# What do you finish acrylic pens with?



## cbb007

In another thread I mentioned that I put a ca finish on all my acrylic pens and someone asked why I put a finish on acrylic.

What do you do for acrylic pens?


----------



## mike_ca

I don't finish acrylics. I just wet sand to 4/0! It turns out like a mirror.


----------



## hunter-27

Nothing, just sand it to the best of your ability


----------



## rjwolfe3

I use either Microgloss or plastic polish after wet sanding of course.

Edit - I also buff too!


----------



## EBorraga

I actually wet sand to 12000mm, tene put a coat of Meguiar's Plastx on, Followed by a coat of wax.


----------



## jwoodwright

Before Micromesh was popular, I used Metal Polish and even tried cheap tooth paste.  The tooth paste on Corian was great.  Like 10,000 grit...


----------



## ldb2000

It's sorta like your putting a finish on a finish , resin and CA are both forms of acrylic plastic . You are doing twice the work that you have to .
I sand to about 800 and then go to the buffer and buff with tripoli (if needed) and then white diamond for a glass like finish .


----------



## ed4copies

We put a finish on wood to protect it and make it shine.

INFORMATION SUPPLIED

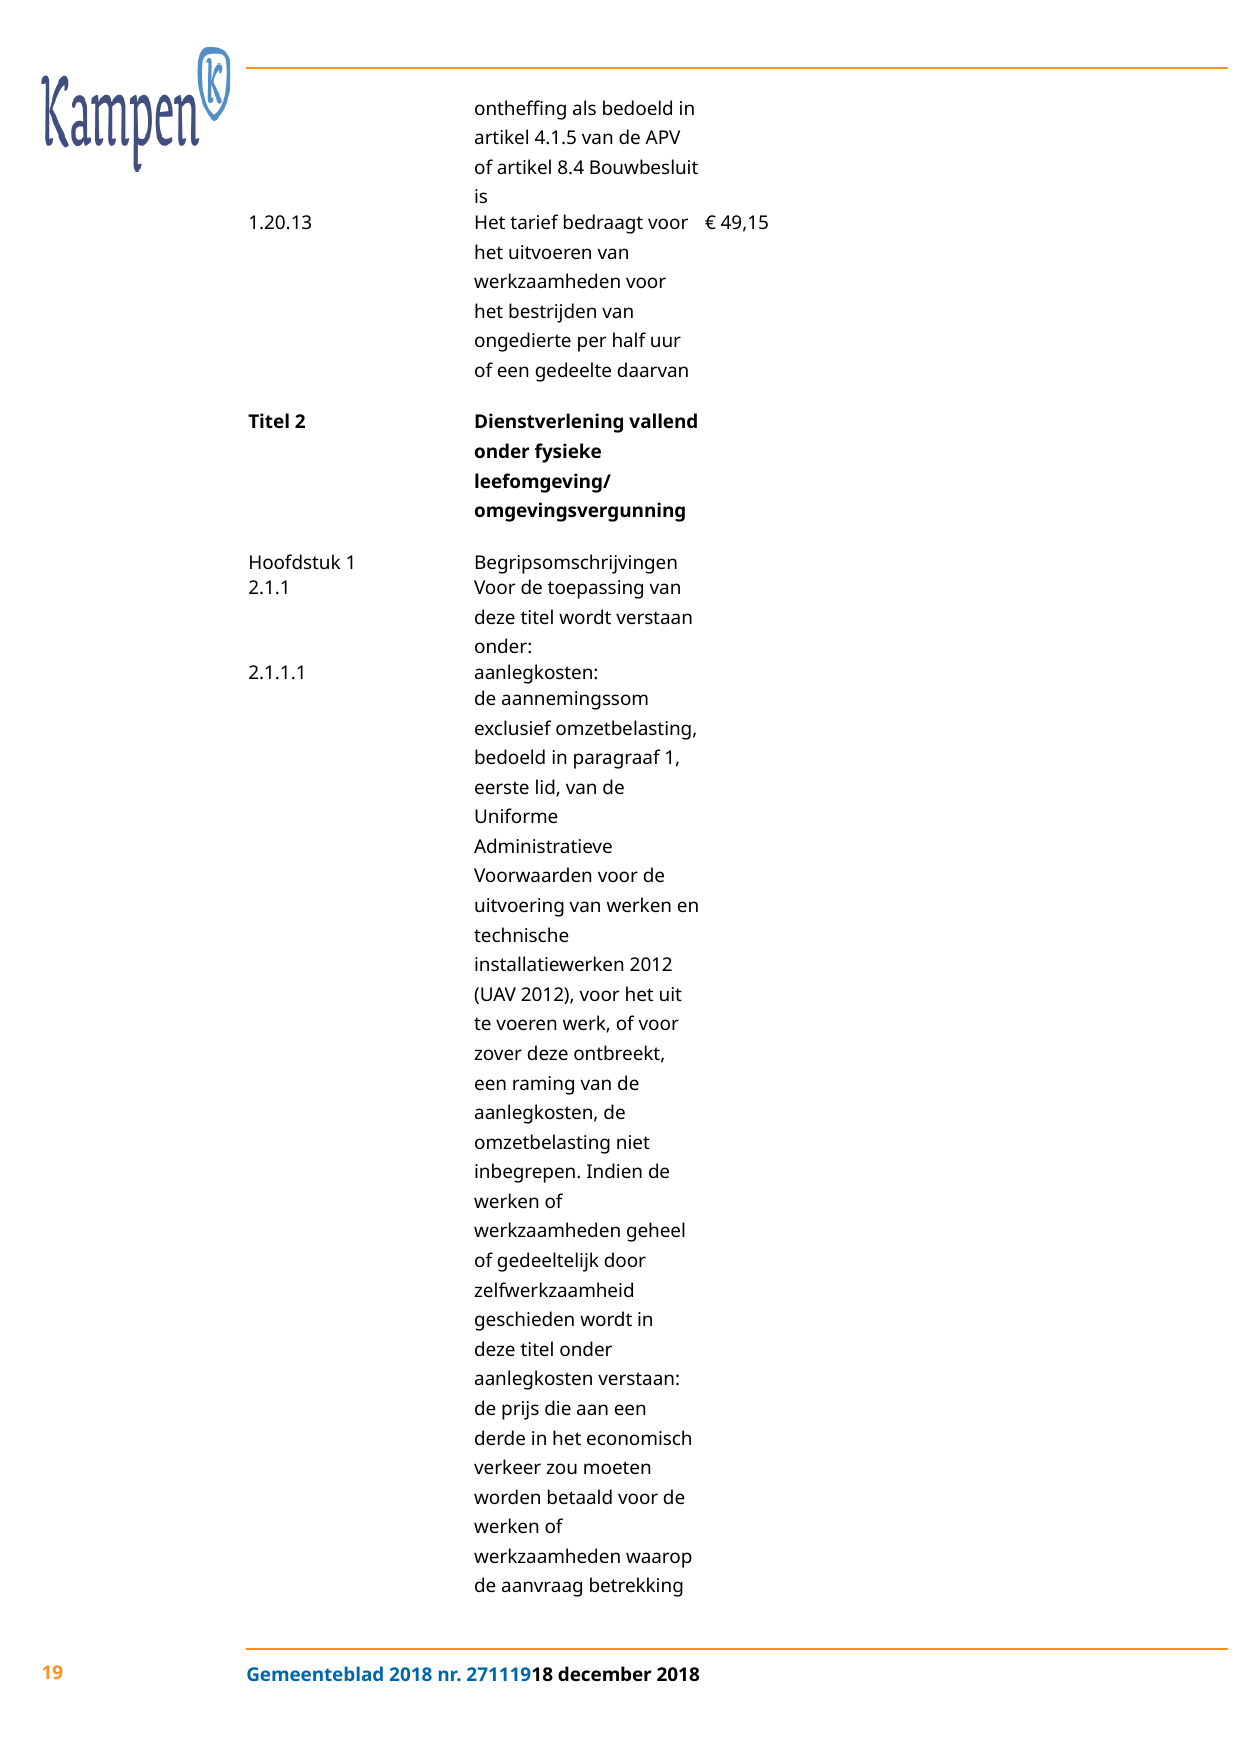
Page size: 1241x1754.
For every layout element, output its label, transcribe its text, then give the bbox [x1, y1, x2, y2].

GOAL
Return everything in the thread on finishing acrylic pens from "It's sorta like" down to "like finish .", word for word. Work only from the thread on finishing acrylic pens.

RESPONSE
It's sorta like your putting a finish on a finish , resin and CA are both forms of acrylic plastic . You are doing twice the work that you have to .
I sand to about 800 and then go to the buffer and buff with tripoli (if needed) and then white diamond for a glass like finish .